What an ambitious book this is! And a puzzling one as well. There’s sometimes something quite dull about Byatt’s writing — I think it has to do with the distance she maintains from her characters. And yet it’s also completely absorbing. I found myself thinking a great deal about it and wanting to get back to it when I wasn’t reading it.
The premise is wonderful: Byatt opens with three boys in their teens at the South Kensington Museum, in 1895. Two of the boys are educated, upper-middle class children, and the third is a runaway from the Potteries in central England, camping out in the museum and drawing what he sees. The book is going to be the tale of these children and their families. Byatt points out that in the large families of the era, “relations shifted subtly as new people were born — or indeed, died — and in which a child also had a group identity as ‘one of the older ones’ or ‘one of the younger ones.'” The central clan here is the Wellwood family, the seven surviving children of Humphry and Olive Wellwood, earnest, liberal, and more complicated than they appear.
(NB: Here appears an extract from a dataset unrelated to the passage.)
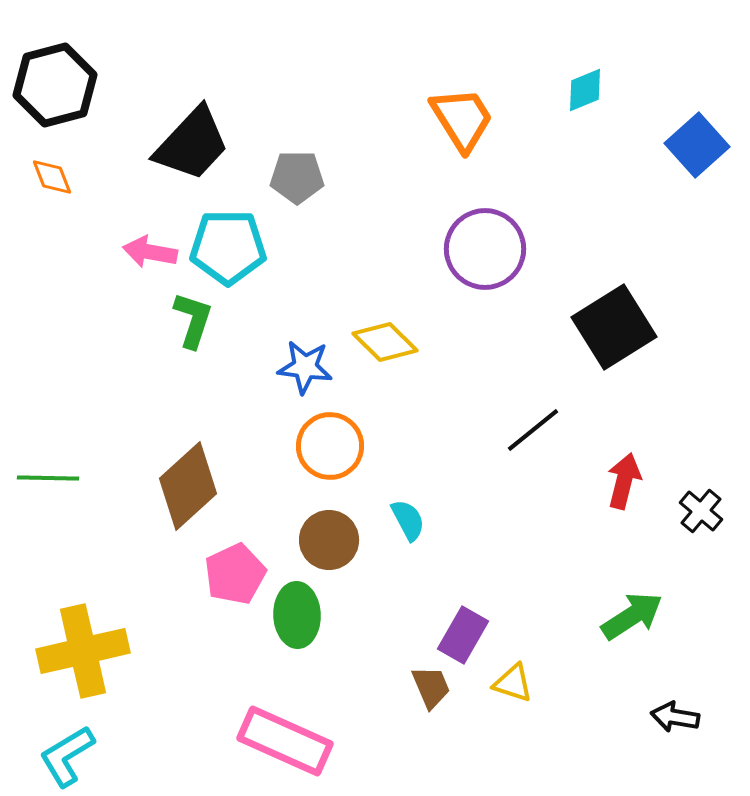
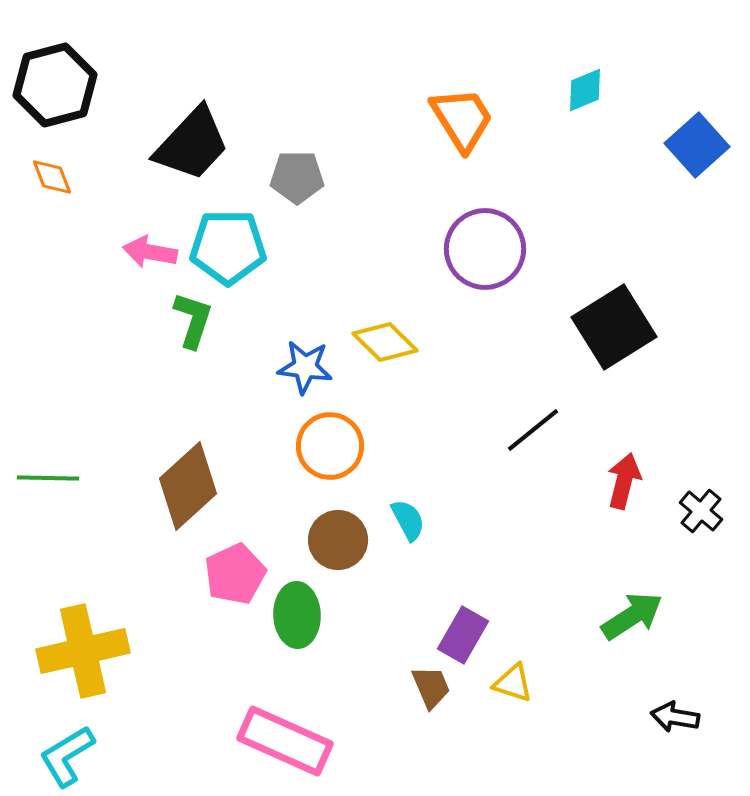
brown circle: moved 9 px right
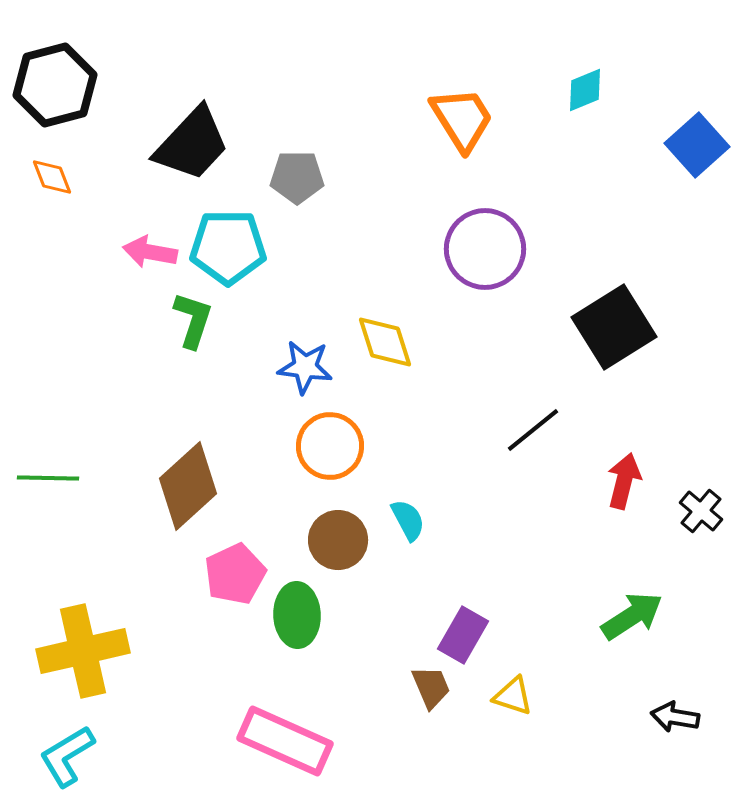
yellow diamond: rotated 28 degrees clockwise
yellow triangle: moved 13 px down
The novel, 675 pages in hardcover, spans twenty-four years. Do the math: it takes us to 1919. This may be the weakness of the structure. The book is paced with considerable leisure at first (echoing a child’s perception of time?) but speeds up toward the end, when World War I breaks out and the characters who were children in England and Germany at the turn of the century necessarily get caught up in World War I. Most of the men die in the usual places (Ypres, the Somme, Passchendaele) and the women serve as VADs or doctors. This material felt unfortunately familiar after the magic of the earlier sections — maybe it was supposed to? Maybe adulthood is just like that? Lord, I hope not.
And perhaps the end suffers mostly in contrast with the earlier sections. I’m not kidding about “magic.” It’s everywhere — in Olive’s tales, in Byatt’s appreciation of the English countryside. Some of the characters are German theater people and puppeteers, providing opportunities for us to experience stage magic. Only a writer as good as Byatt could hope to approximate that art form in words. Yet she is equally insistent about historical context and “real life,” with substantial sections of narrative that set the background for the characters’ actions but read like a textbook. I have to assume this is intentional; possibly we readers are to feel the shift between fiction and fact, in the way her characters toggle between real life and fantasy? There’s certainly a lot of structural doubling going on — Olive Wellwood grew up in a mining town in the north, many of her tales feature tunnels and underground life, and what were the trenches but another version of muddy claustrophobic horror? The runaway boy in the first scene turns out to be a genius potter, and nearly meets his death buried in the clay of Flanders.
Maybe this is what’s going on: Olive writes a tale for each of her children: each has his or her own book, specially written and bound to suit his or her character. Each has his story. Who writes the story? Who chooses it? Who tells it? How much of it gets told, and to whom? Maybe Byatt’s book is the meta-version, the fiction of all of the children.